Please convert the records, from the line containing "class: Insecta" through the last line, both included, into a Markdown table. Use the columns Row and Text, number each line, and omit blank lines.

____ EXERCISE MATERIALS

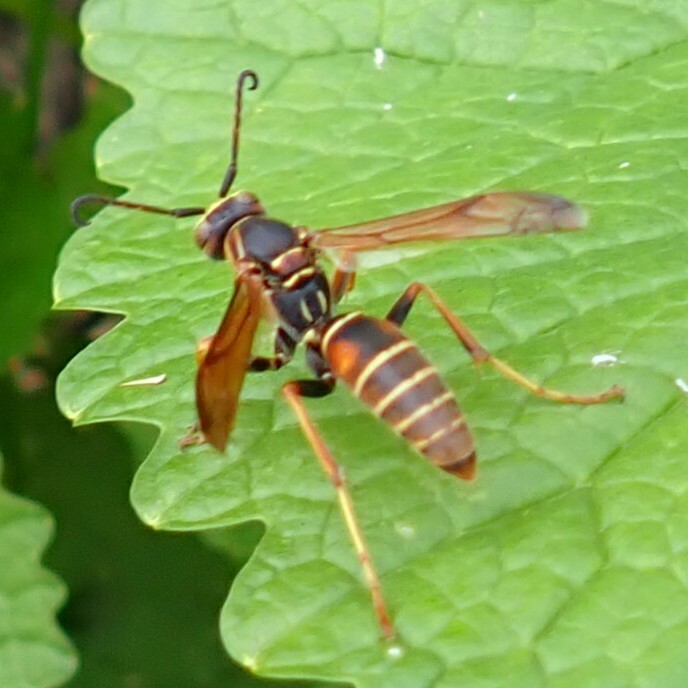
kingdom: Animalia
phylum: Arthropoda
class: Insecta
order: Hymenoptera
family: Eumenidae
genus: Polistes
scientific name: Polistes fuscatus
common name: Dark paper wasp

________

§ SOLUTION FOR THIS TASK
| Row | Text |
|---|---|
| 1 | class: Insecta |
| 2 | order: Hymenoptera |
| 3 | family: Eumenidae |
| 4 | genus: Polistes |
| 5 | scientific name: Polistes fuscatus |
| 6 | common name: Dark paper wasp |